Alıntılanan Metin:
- - - - - - -
Ekrem İmamoğlu’ndan iktidara sert çıkış: ‘Yalan, dolan, talan bize ne yakışır ne yapışır’
İmamoğlu, iktidarın kendilerine çeşitli yalan ve yakıştırmalarla yüklendiğini söyleyerek, "Yalan, dolan, talan bize ne yakışır, ne yapışır. Bunlarla uğraşacaklarına, Ekrem İmamoğlu'yla ya da onun yol arkadaşlarıyla, Genel Başkanımızla uğraşacaklarına, milletin dertlerini çözmeye odaklansınlar” dedi.
İstanbul Büyükşehir Belediye (İBB) Başkanı Ekrem İmamoğlu, İstanbullu çiftçilere ücretsiz dağıtılan yazlık fidelerden elde edilen sebzelerin ilk hasadını Çatalcalı üreticilerle birlikte yaptı.
Çakıl Köyü’ndeki tarlalarda çiftçilerle buluşan İmamoğlu, İBB hibesi fidelerden elde edilen ürünlerden tattı. Çiftçilerle sohbet eden İmamoğlu, Çatalca Belediye Başkanı Erhan Güzel ve köylülerle birlikte hasat yaptı. Çakıl Köyü’nden Kaleiçi Mahallesi’ndeki kapalı pazar alanına geçen İmamoğlu, “Hasat Bayramı”nda Çatalcalı üreticilerle bir araya geldi.
- - - - - - -
İmamoğlu'nun Çatalca'daki hasadını anlatan metne göre şu soruları yanıtlayınız:
1. İmamoğlu'na göre iktidar neye odaklanmalıdır?
2. İmamoğlu çiftçilerle hangi köydeki tarlalarda buluşmuştur?
3. İmamoğlu, Kaleiçi Mahallesi'ndeki kapalı pazar alanında üreticilerle hangi etkinlikte bir araya gelmiştir?
Bundan sonra gelen veriler, metinden bağımsız ayrı bir malzemedir.

Sağlanan Veriler:
- - - - - - -
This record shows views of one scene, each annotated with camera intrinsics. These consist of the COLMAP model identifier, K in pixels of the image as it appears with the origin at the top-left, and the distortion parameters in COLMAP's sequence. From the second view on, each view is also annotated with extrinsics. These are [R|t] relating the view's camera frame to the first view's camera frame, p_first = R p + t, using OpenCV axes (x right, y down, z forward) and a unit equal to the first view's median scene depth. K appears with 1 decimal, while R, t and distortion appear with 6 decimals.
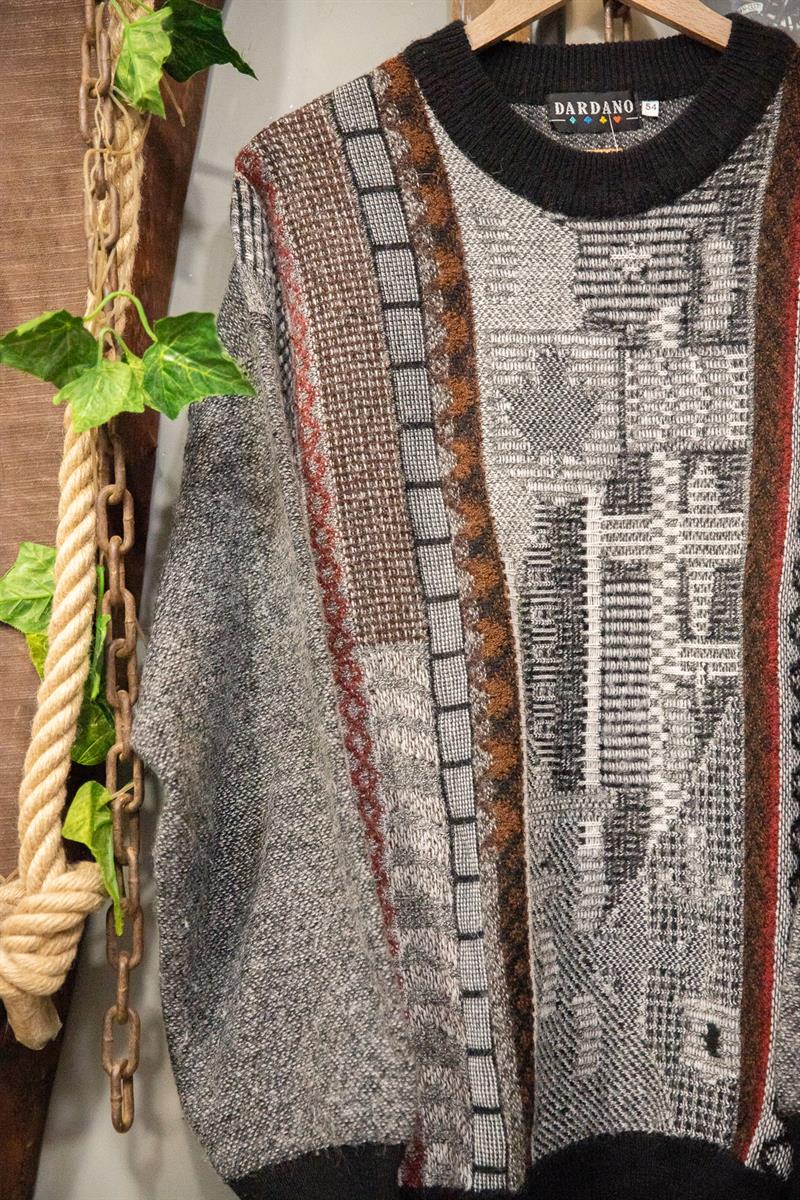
- - - - - - -
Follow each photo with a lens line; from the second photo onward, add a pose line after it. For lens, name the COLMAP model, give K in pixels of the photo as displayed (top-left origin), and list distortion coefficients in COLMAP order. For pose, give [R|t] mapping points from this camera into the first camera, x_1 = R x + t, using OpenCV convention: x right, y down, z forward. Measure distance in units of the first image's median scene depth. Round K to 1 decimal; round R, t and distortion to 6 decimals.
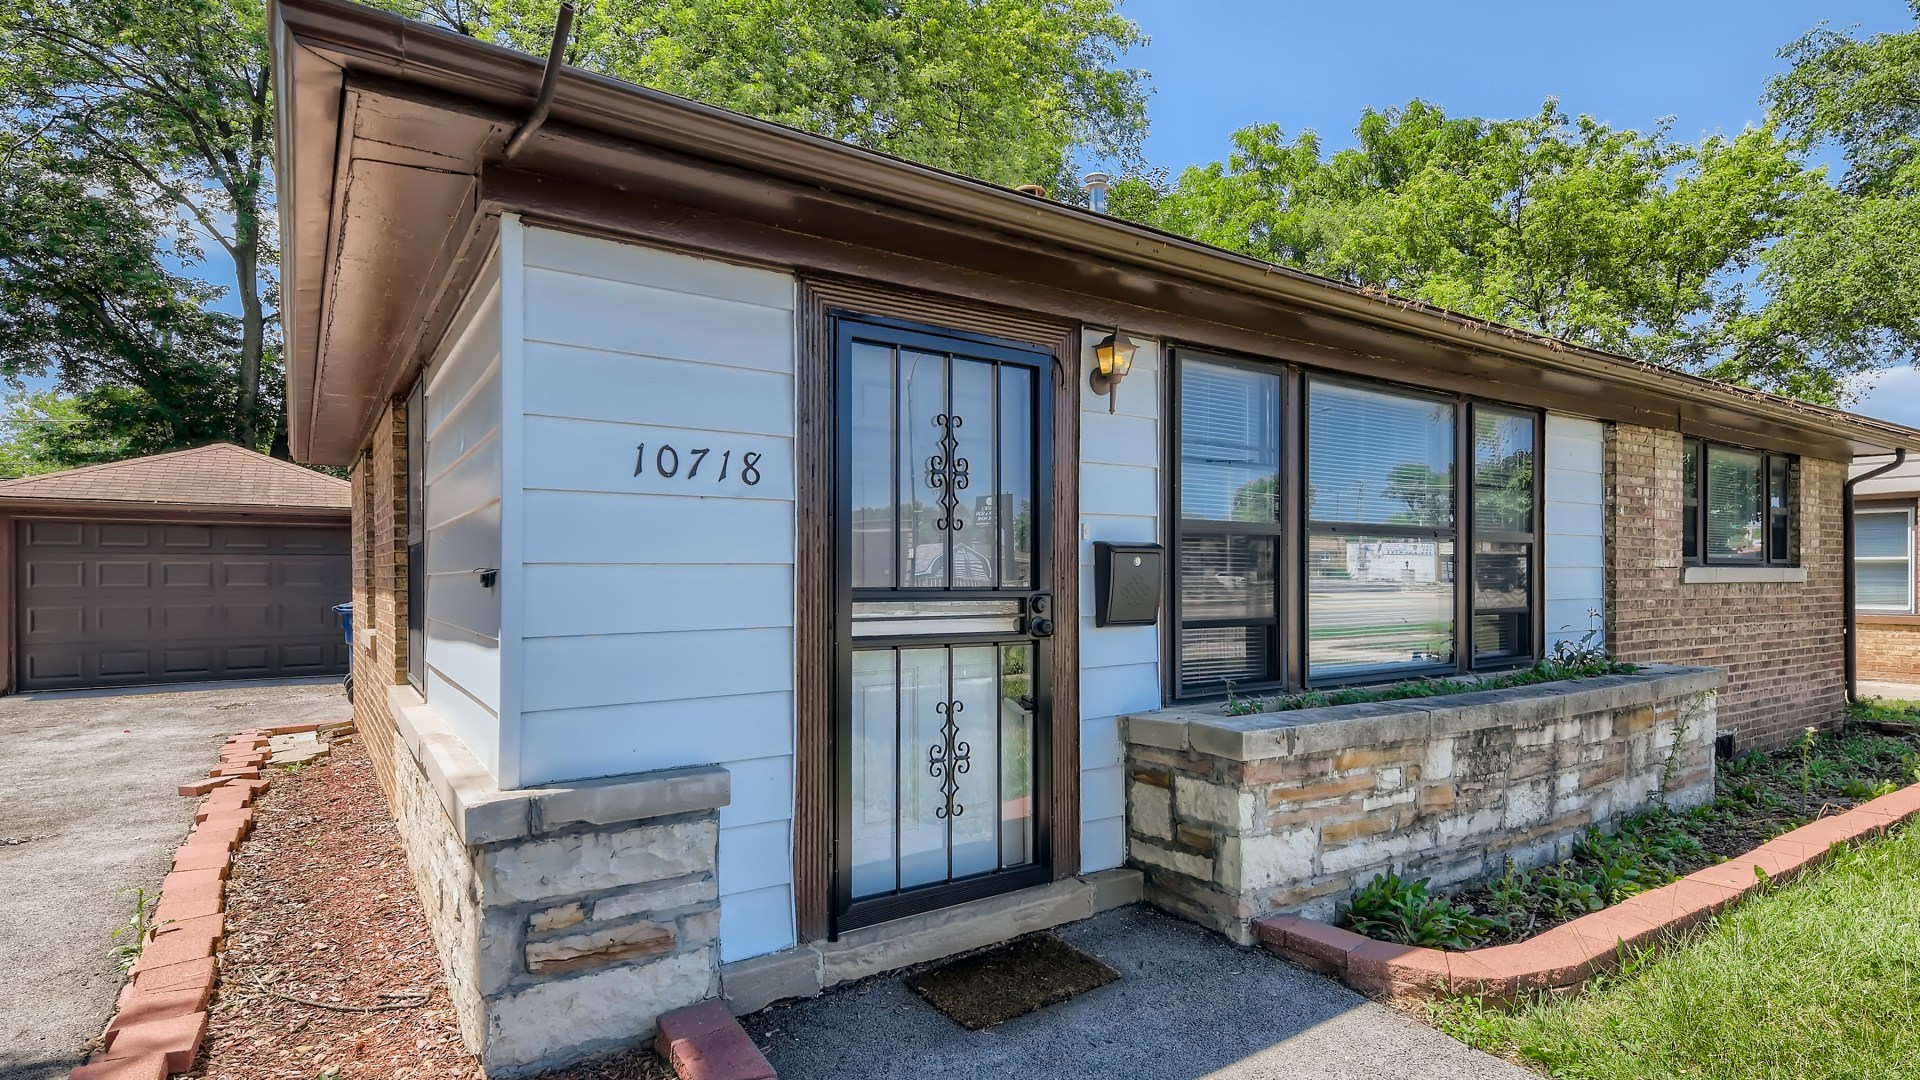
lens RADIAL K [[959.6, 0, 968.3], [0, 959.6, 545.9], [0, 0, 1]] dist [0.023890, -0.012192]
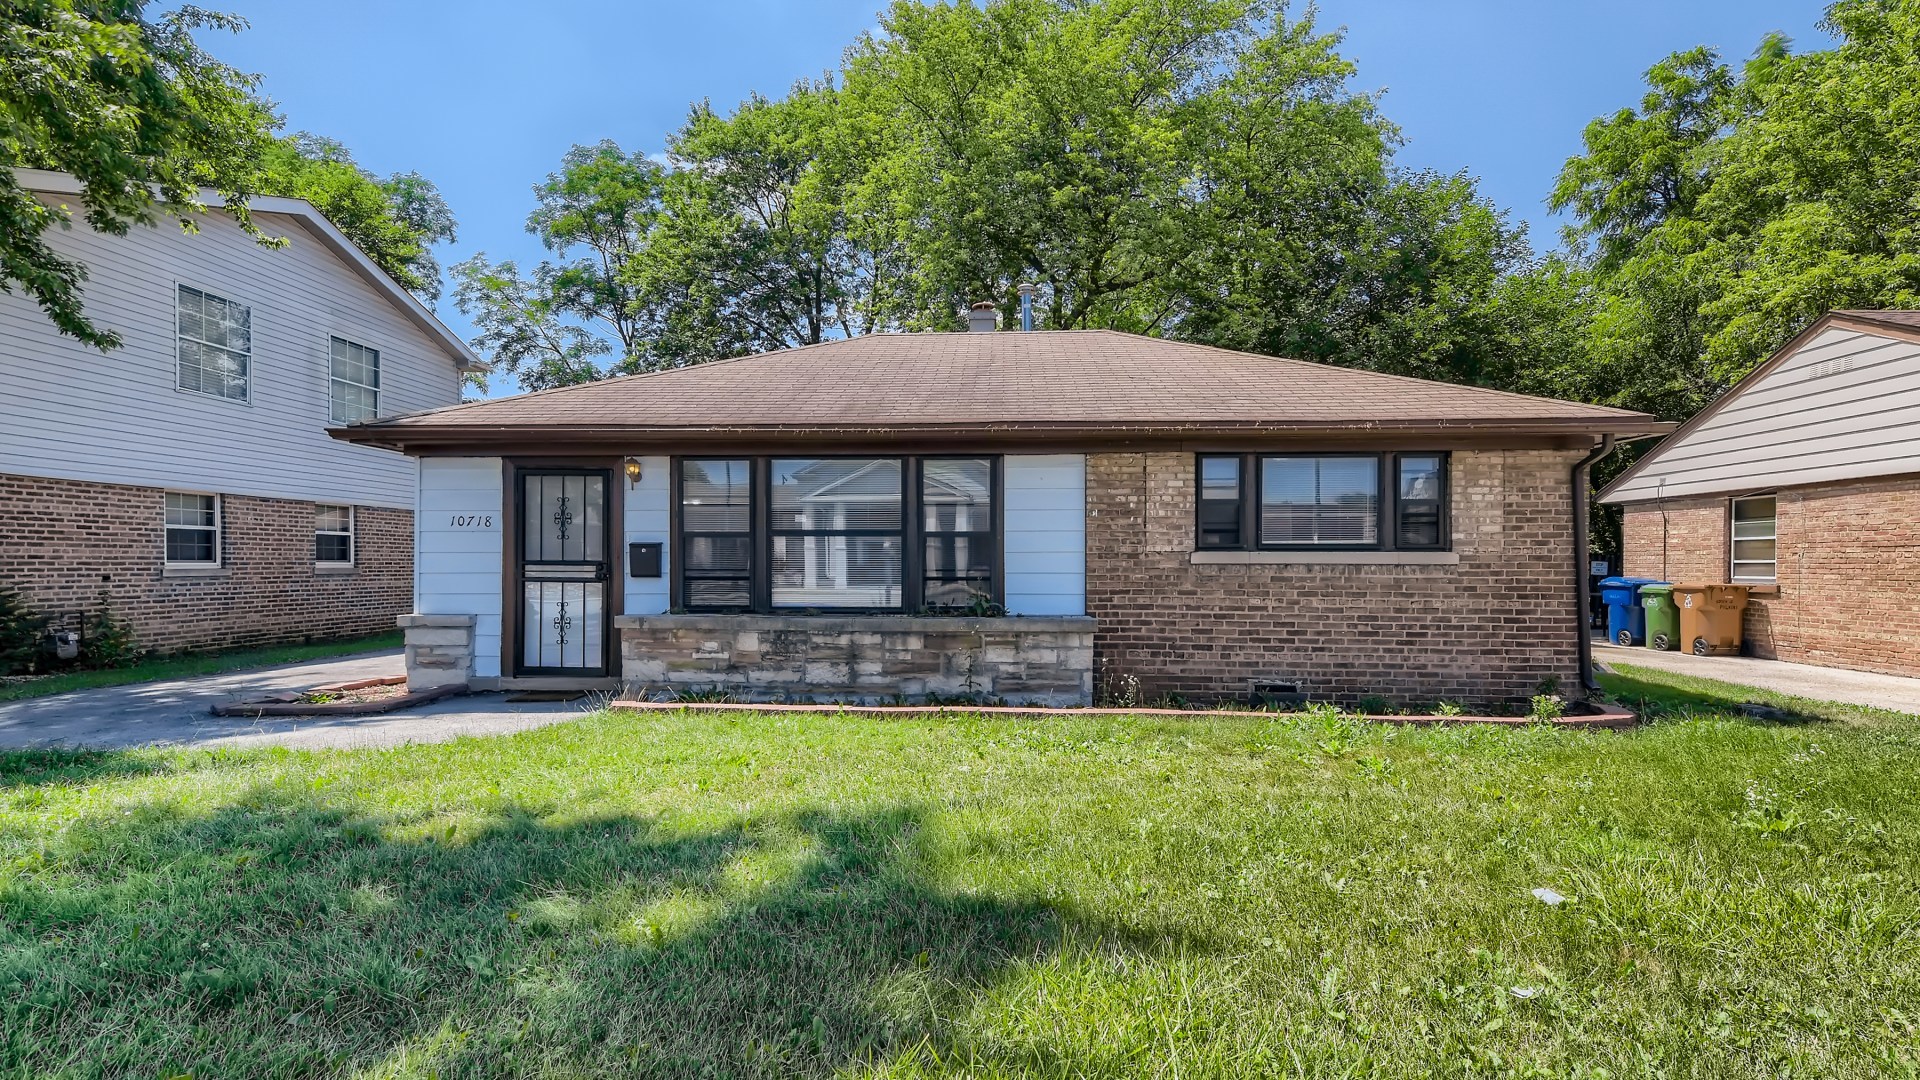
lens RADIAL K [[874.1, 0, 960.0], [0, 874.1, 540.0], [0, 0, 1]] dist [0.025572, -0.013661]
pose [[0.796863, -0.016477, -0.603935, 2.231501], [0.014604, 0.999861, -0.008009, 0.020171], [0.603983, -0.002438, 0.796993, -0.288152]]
- - - - - - -
Görev Çıktısı:
1. Milletin dertlerini çözmeye.
2. Çakıl Köyü'ndeki tarlalarda.
3. "Hasat Bayramı"nda.